The Beguiled

There are certain types of films where the filmmakers do not provide windows into the characters’ souls, or at least not windows with clear glass.  There are no flashbacks or long speeches detailing formative events in childhood.  They don’t explain themselves or their motivations in any way.  The audience is left to speculate on such things or to be content with a main character or two being a cipher.  These films can be difficult because it often takes an effort to emphasize with or even understand such characters.  It’s like listening to atonal music; you have to pay close attention.

Whether or not the film is a success depends on if enough people think the effort is worth it.

It’s 1863 and the Civil War is raging near the Miss Martha Farnsworth’s Seminary for Young Ladies, a genteel girls’ boarding school in rural Virginia.  This institution is run by Miss Martha, played by Nicole Kidman with the help of Miss Edwina, played by Kirsten Dunst.  Because of the war there are only six girls residing at the school and they are only there because their families decided it was too dangerous to bring them home.  But battles are being fought scant miles away from the school and Union soldiers have been marauding in the area.  They’ve already stolen the school’s chickens.  Most of the girls regard Union soldiers as monstrous rapists and murderers.

One of the school’s younger students, Amy, played by Oona Laurence, is out looking for mushrooms in the forest and discovers a Union soldier with a bad leg wound.  He is Corporal John McBurney, played by Colin Ferrell.  Amy brings him back to the school.  After much debate Miss Martha and Miss Edwina decide to not inform the Confederate troops who regularly patrol the area about Corporal McBurney.  They tell themselves that he’ll die soon anyway and poses no threat.  But even at this early stage the justification seems thin.

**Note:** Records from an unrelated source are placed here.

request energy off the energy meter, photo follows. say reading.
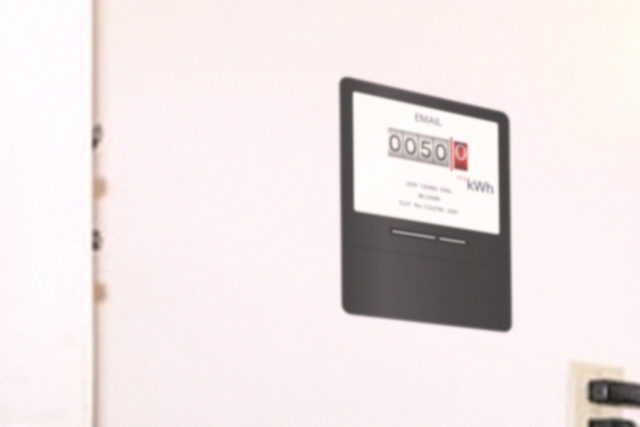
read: 50.0 kWh
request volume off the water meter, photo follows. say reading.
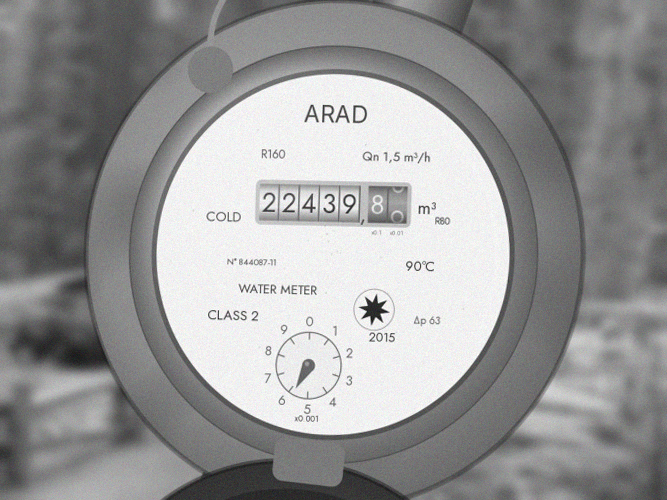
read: 22439.885 m³
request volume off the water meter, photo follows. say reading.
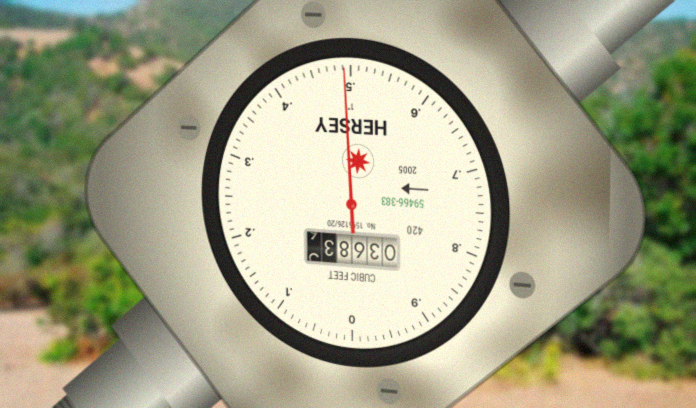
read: 36835.49 ft³
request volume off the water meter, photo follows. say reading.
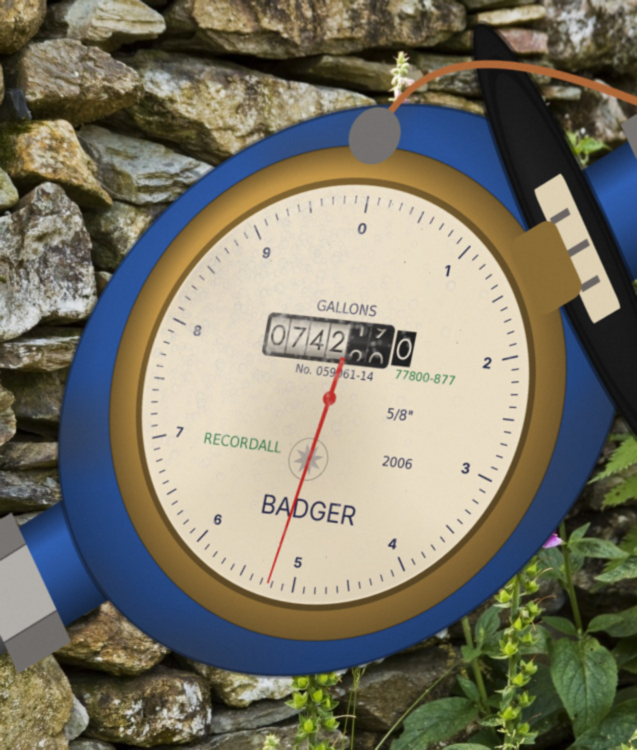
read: 742195.2 gal
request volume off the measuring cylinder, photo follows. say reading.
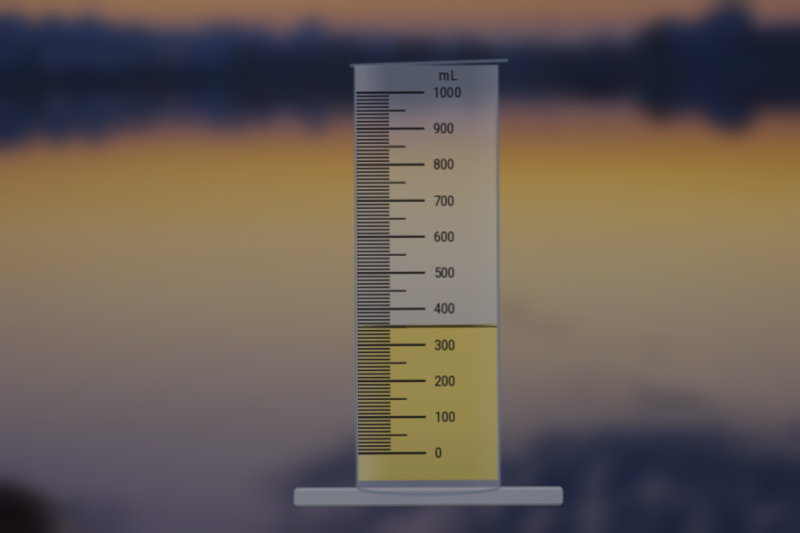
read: 350 mL
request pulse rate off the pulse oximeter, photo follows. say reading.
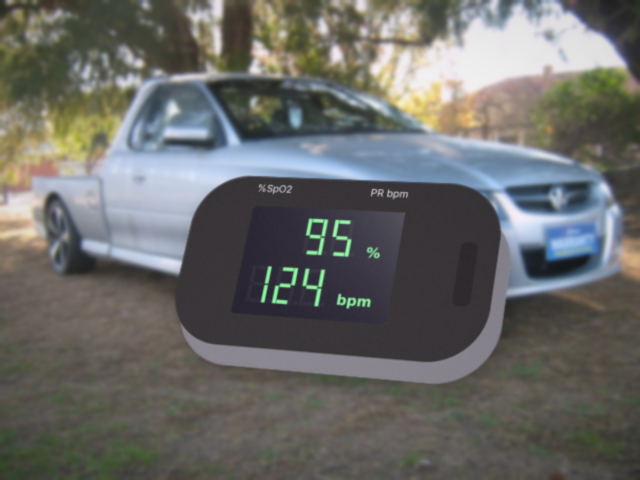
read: 124 bpm
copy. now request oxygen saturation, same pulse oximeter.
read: 95 %
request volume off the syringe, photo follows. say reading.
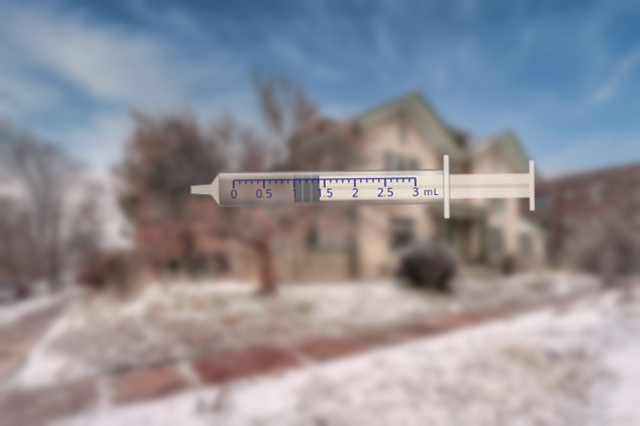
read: 1 mL
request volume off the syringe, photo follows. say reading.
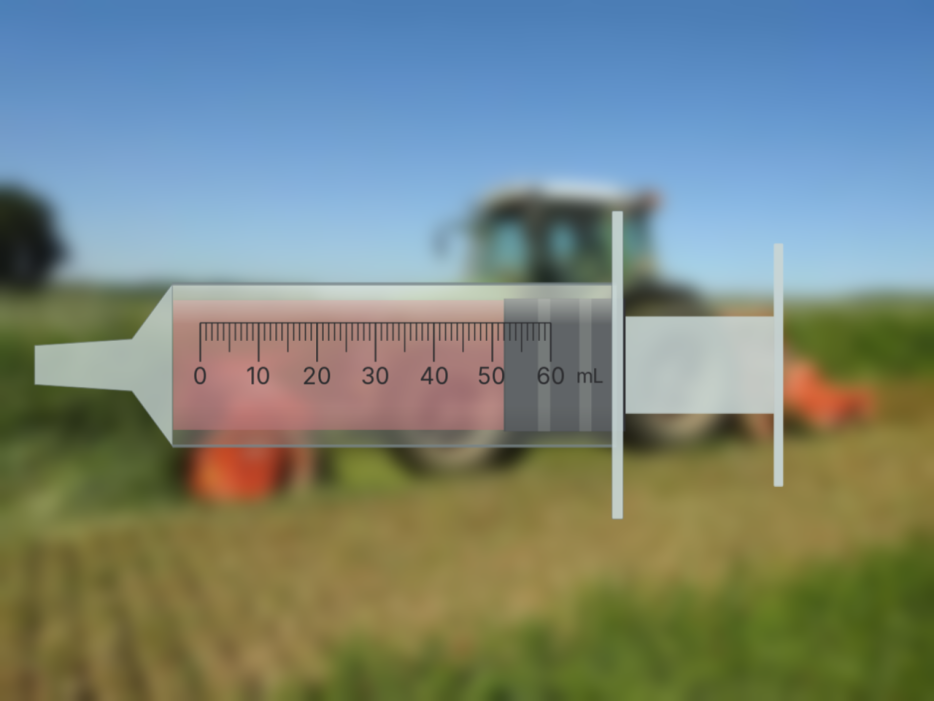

Thanks to the two women’s ministrations McBurney starts to recover.  At first he is thankful and polite.  Once he is able he begins to do chores around the school in order to pull his own weight.  He forms relationships with the girls, especially Amy.  But then he begins to make advances to Miss Edwina, who is guarded and cautious at first even though McBurney appears to be sincere.

Problems begin when Miss Martha falls for him as well and Alicia, played by Elle Fanning, one of the older students in her late teens also enters the competition for his affections.

The Beguiled is a remake of a 1971 Clint Eastwood/Don Siegel film of the same name.  I haven’t seen it but according to Wikipedia Siegel said that it, “deals with the themes of sex, violence and vengeance and was based around, ‘the basic desire of women to castrate men.’”  Such misogyny was par for the course in filmmaking at that time.  Sofia Coppola, the director of the 2017 version was drawn to the remake to tell the same story from a female viewpoint.  At some point I would like to read a compare and contrast article.

It is a pretty film, well-acted, especially by the leads.  Although, as I indicated earlier, it is somewhat emotionally opaque. The only things you know about the characters is that McBurney joined the Union army straight off the boat from Ireland because he had no money.  Also he’s not the bravest man around.  And we also know that Miss Edwina is very unhappy at the school.

There’s a flaw in the script, which is by Sofia Coppola, as well.  It takes a while for the central conflict to manifest.  I suppose there are subtle things happening that are building tension during the first forty-five minutes to an hour but they really didn’t work in the intended way and they don’t advance the plot.  Everything at the school is going along as well as can be expected.

One quibble I have is that the presence of Spanish Moss in the trees is a very important visual symbol.  The opening shot is of a dirt road with a canopy of moss covered trees suspended over it, a soft-edged tunnel symbolizing our entry into the female world.  I live in North Carolina and it gets too cold here for Spanish Moss to survive.  You certainly don’t see it in Virginia.  But that’s obviously a minor complaint.

I think that like the characters, my reaction to this movie was muted and mysterious.  The film left me unmoved.  Or, to give it the benefit of the doubt, it’s a good film but simply not for me.